Scala tests comparing optional value #64

Closed PootieT closed 1 year ago

PootieT commented 1 year ago

Example: HumanEval_90_next_smallest

Program that failed:

import scala.math._
import scala.collection.mutable._
object Problem {
    def nextSmallest(lst : List[Long]) : Option[Long] = {
        val sortedList = lst.sorted.distinct
        if (sortedList.length < 2) None else Some(sortedList(1))
    }
    def main(args: Array[String]) = {
    // Current test: test fail because `2l` is not the same as `Some(2l)`
    assert(nextSmallest((List[Long](5l.toLong, 1l.toLong, 4l.toLong, 3l.toLong, 2l.toLong))).equals(2l));
    // Modified test: comparing optional output with optional value
    assert(nextSmallest((List[Long](1l.toLong, 2l.toLong, 3l.toLong, 4l.toLong, 5l.toLong))).equals(Some(2l)));
    //assert(nextSmallest((List[Long]())).equals(None));
    //assert(nextSmallest((List[Long](1l.toLong, 1l.toLong))).equals(None));
    //assert(nextSmallest((List[Long](1l.toLong, 1l.toLong, 1l.toLong, 1l.toLong, 0l.toLong))).equals(1l));
    //assert(nextSmallest((List[Long](1l.toLong, 1l.toLong))).equals(None));
    //assert(nextSmallest((List[Long](-35l.toLong, 34l.toLong, 12l.toLong, -45l.toLong))).equals(-35l));
    }

}

There was a similar fix a few weeks ago for a different language but I can't remember which language that is..
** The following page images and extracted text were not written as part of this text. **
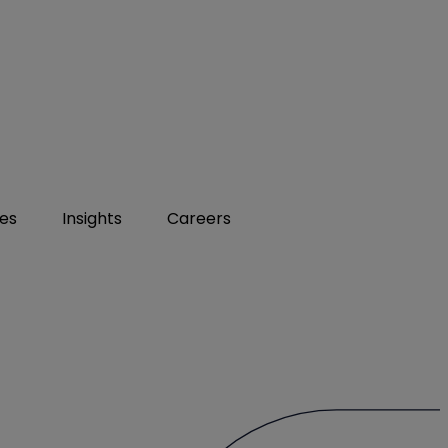
ies
Insights
Careers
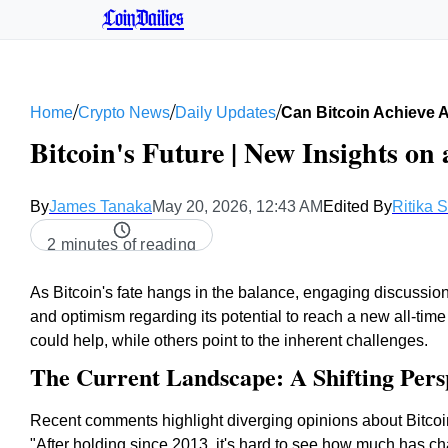
CoinDailies
/
/
/
Home
Crypto News
Daily Updates
Can Bitcoin Achieve 
Bitcoin's Future | New Insights on 
By
James Tanaka
May 20, 2026, 12:43 AM
Edited By
Ritika 
2 minutes of reading
As Bitcoin's fate hangs in the balance, engaging discussio
and optimism regarding its potential to reach a new all-tim
could help, while others point to the inherent challenges.
The Current Landscape: A Shifting Pers
Recent comments highlight diverging opinions about Bitcoin
"After holding since 2013, it's hard to see how much has ch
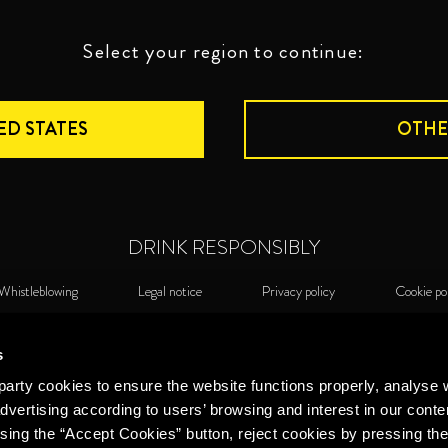
Select your region to continue:
ED STATES
OTHE
DRINK RESPONSIBLY
Whistleblowing
Legal notice
Privacy policy
Cookie po
©2026 Miguel Torres S.A. All rights reserved.
Cook
s
arty cookies to ensure the website functions properly, analyse 
dvertising according to users’ browsing and interest in our conte
sing the “Accept Cookies” button, reject cookies by pressing the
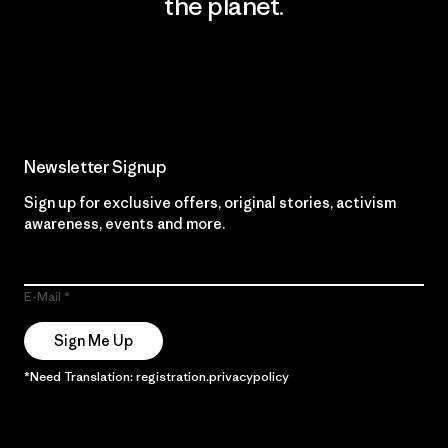
the planet.
Read Our Commitment
Newsletter Signup
Sign up for exclusive offers, original stories, activism
awareness, events and more.
E-Mail
Sign Me Up
*Need Translation: registration.privacypolicy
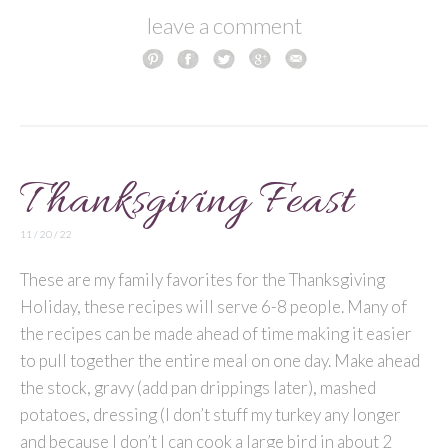
leave a comment
Thanksgiving Feast
11 / 20 / 22
These are my family favorites for the Thanksgiving
Holiday, these recipes will serve 6-8 people. Many of
the recipes can be made ahead of time making it easier
to pull together the entire meal on one day. Make ahead
the stock, gravy (add pan drippings later), mashed
potatoes, dressing (I don’t stuff my turkey any longer
and because I don’t I can cook a large bird in about 2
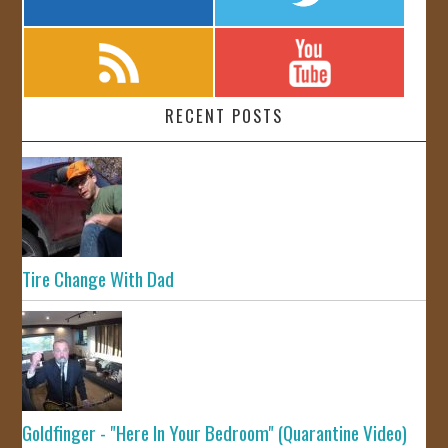
RECENT POSTS
Tire Change With Dad
Goldfinger - "Here In Your Bedroom" (Quarantine Video)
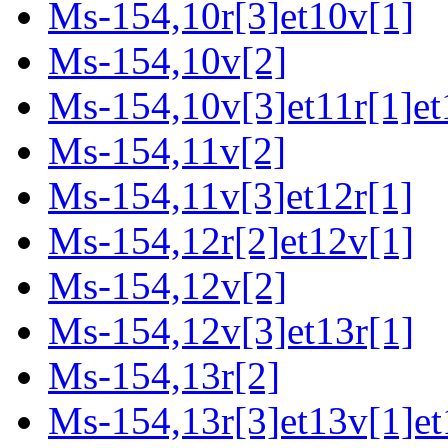
Ms-154,10r[3]et10v[1]
Ms-154,10v[2]
Ms-154,10v[3]et11r[1]et
Ms-154,11v[2]
Ms-154,11v[3]et12r[1]
Ms-154,12r[2]et12v[1]
Ms-154,12v[2]
Ms-154,12v[3]et13r[1]
Ms-154,13r[2]
Ms-154,13r[3]et13v[1]et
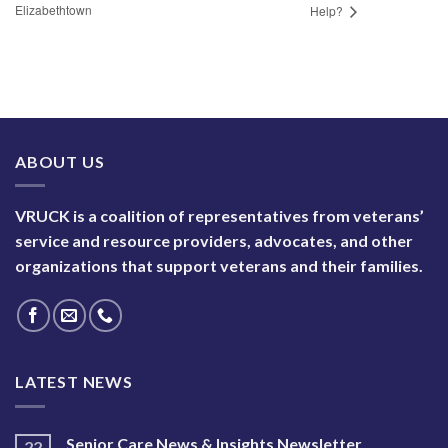
Elizabethtown
Help?
ABOUT US
VRUCK is a coalition of representatives from veterans’
service and resource providers, advocates, and other
organizations that support veterans and their families.
LATEST NEWS
Senior Care News & Insights Newsletter
22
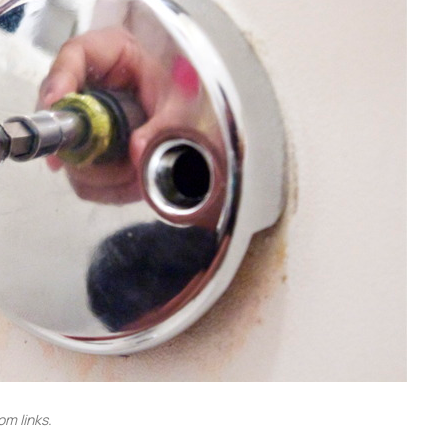
m links.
arjunguha commented 1 year ago

@abhijangda I thought we had fixed this--maybe I misunderstood.

@PootieT you do have the latest prompts in the JSON files in this repo, right?

PootieT commented 1 year ago

I checked the main branch's prompt folder and yeah I still see the same error as my version

https://github.com/nuprl/MultiPL-E/blob/2804ca8ed06b1fb0808f84955c4c85f311bfc51b/prompts/humaneval-scala-reworded.json#LL1005C43-L1005C43

the last update to dataset_builder/humaneval_to_scala.py file also seem to be 3 months ago.

arjunguha commented 1 year ago

This is merged in.